Data drawn from a collection:
§ §

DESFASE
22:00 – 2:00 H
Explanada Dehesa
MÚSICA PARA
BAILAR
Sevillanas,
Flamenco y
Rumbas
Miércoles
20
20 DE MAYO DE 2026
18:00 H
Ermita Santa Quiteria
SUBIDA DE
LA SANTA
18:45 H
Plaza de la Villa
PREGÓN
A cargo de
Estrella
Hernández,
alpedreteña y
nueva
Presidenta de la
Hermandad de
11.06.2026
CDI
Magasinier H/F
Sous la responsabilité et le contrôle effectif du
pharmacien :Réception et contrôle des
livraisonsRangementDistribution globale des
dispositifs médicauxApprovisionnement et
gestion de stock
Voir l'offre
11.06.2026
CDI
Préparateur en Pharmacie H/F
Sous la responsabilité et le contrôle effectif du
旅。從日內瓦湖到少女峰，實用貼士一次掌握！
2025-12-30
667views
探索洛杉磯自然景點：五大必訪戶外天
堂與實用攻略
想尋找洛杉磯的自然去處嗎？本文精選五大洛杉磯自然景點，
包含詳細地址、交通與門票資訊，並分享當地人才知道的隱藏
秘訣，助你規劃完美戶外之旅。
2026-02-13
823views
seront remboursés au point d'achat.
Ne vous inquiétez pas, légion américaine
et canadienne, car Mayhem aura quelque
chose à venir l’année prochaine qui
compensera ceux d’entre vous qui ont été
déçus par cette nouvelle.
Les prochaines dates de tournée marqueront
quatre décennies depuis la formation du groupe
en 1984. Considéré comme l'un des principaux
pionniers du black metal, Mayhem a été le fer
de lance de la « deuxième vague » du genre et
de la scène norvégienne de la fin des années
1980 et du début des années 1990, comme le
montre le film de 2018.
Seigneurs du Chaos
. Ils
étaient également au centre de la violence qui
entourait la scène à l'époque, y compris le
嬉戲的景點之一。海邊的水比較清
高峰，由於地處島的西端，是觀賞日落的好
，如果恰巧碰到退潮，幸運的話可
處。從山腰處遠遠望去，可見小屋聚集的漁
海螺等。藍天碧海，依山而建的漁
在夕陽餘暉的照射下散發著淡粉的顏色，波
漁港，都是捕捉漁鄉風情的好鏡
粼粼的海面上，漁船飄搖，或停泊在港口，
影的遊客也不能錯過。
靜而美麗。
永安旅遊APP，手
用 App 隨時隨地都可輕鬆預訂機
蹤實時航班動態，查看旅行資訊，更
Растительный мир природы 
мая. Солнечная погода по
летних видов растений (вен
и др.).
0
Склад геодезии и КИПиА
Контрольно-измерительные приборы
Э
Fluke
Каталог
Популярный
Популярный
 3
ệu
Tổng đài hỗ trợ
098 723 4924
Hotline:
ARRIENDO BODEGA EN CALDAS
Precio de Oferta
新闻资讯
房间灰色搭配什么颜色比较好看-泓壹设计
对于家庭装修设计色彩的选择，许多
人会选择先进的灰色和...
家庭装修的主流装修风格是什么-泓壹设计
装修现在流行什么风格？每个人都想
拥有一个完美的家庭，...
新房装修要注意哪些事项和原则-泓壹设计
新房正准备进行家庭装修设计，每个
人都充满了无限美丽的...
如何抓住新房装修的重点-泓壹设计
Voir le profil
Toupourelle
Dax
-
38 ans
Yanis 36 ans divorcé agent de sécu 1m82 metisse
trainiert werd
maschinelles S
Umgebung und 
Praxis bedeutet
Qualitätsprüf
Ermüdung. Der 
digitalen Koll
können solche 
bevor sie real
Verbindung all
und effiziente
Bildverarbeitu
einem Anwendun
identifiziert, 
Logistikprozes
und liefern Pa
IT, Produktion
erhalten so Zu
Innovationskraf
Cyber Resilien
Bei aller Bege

§ §

Please reproduce every line of the records above word for word, keeping each line break where it falls.

TASK RESPONSE:
DESFASE
22:00 – 2:00 H
Explanada Dehesa
MÚSICA PARA
BAILAR
Sevillanas,
Flamenco y
Rumbas
Miércoles
20
20 DE MAYO DE 2026
18:00 H
Ermita Santa Quiteria
SUBIDA DE
LA SANTA
18:45 H
Plaza de la Villa
PREGÓN
A cargo de
Estrella
Hernández,
alpedreteña y
nueva
Presidenta de la
Hermandad de
11.06.2026
CDI
Magasinier H/F
Sous la responsabilité et le contrôle effectif du
pharmacien :Réception et contrôle des
livraisonsRangementDistribution globale des
dispositifs médicauxApprovisionnement et
gestion de stock
Voir l'offre
11.06.2026
CDI
Préparateur en Pharmacie H/F
Sous la responsabilité et le contrôle effectif du
旅。從日內瓦湖到少女峰，實用貼士一次掌握！
2025-12-30
667views
探索洛杉磯自然景點：五大必訪戶外天
堂與實用攻略
想尋找洛杉磯的自然去處嗎？本文精選五大洛杉磯自然景點，
包含詳細地址、交通與門票資訊，並分享當地人才知道的隱藏
秘訣，助你規劃完美戶外之旅。
2026-02-13
823views
seront remboursés au point d'achat.
Ne vous inquiétez pas, légion américaine
et canadienne, car Mayhem aura quelque
chose à venir l’année prochaine qui
compensera ceux d’entre vous qui ont été
déçus par cette nouvelle.
Les prochaines dates de tournée marqueront
quatre décennies depuis la formation du groupe
en 1984. Considéré comme l'un des principaux
pionniers du black metal, Mayhem a été le fer
de lance de la « deuxième vague » du genre et
de la scène norvégienne de la fin des années
1980 et du début des années 1990, comme le
montre le film de 2018.
Seigneurs du Chaos
. Ils
étaient également au centre de la violence qui
entourait la scène à l'époque, y compris le
嬉戲的景點之一。海邊的水比較清
高峰，由於地處島的西端，是觀賞日落的好
，如果恰巧碰到退潮，幸運的話可
處。從山腰處遠遠望去，可見小屋聚集的漁
海螺等。藍天碧海，依山而建的漁
在夕陽餘暉的照射下散發著淡粉的顏色，波
漁港，都是捕捉漁鄉風情的好鏡
粼粼的海面上，漁船飄搖，或停泊在港口，
影的遊客也不能錯過。
靜而美麗。
永安旅遊APP，手
用 App 隨時隨地都可輕鬆預訂機
蹤實時航班動態，查看旅行資訊，更
Растительный мир природы 
мая. Солнечная погода по
летних видов растений (вен
и др.).
0
Склад геодезии и КИПиА
Контрольно-измерительные приборы
Э
Fluke
Каталог
Популярный
Популярный
 3
ệu
Tổng đài hỗ trợ
098 723 4924
Hotline:
ARRIENDO BODEGA EN CALDAS
Precio de Oferta
新闻资讯
房间灰色搭配什么颜色比较好看-泓壹设计
对于家庭装修设计色彩的选择，许多
人会选择先进的灰色和...
家庭装修的主流装修风格是什么-泓壹设计
装修现在流行什么风格？每个人都想
拥有一个完美的家庭，...
新房装修要注意哪些事项和原则-泓壹设计
新房正准备进行家庭装修设计，每个
人都充满了无限美丽的...
如何抓住新房装修的重点-泓壹设计
Voir le profil
Toupourelle
Dax
-
38 ans
Yanis 36 ans divorcé agent de sécu 1m82 metisse
trainiert werd
maschinelles S
Umgebung und 
Praxis bedeutet
Qualitätsprüf
Ermüdung. Der 
digitalen Koll
können solche 
bevor sie real
Verbindung all
und effiziente
Bildverarbeitu
einem Anwendun
identifiziert, 
Logistikprozes
und liefern Pa
IT, Produktion
erhalten so Zu
Innovationskraf
Cyber Resilien
Bei aller Bege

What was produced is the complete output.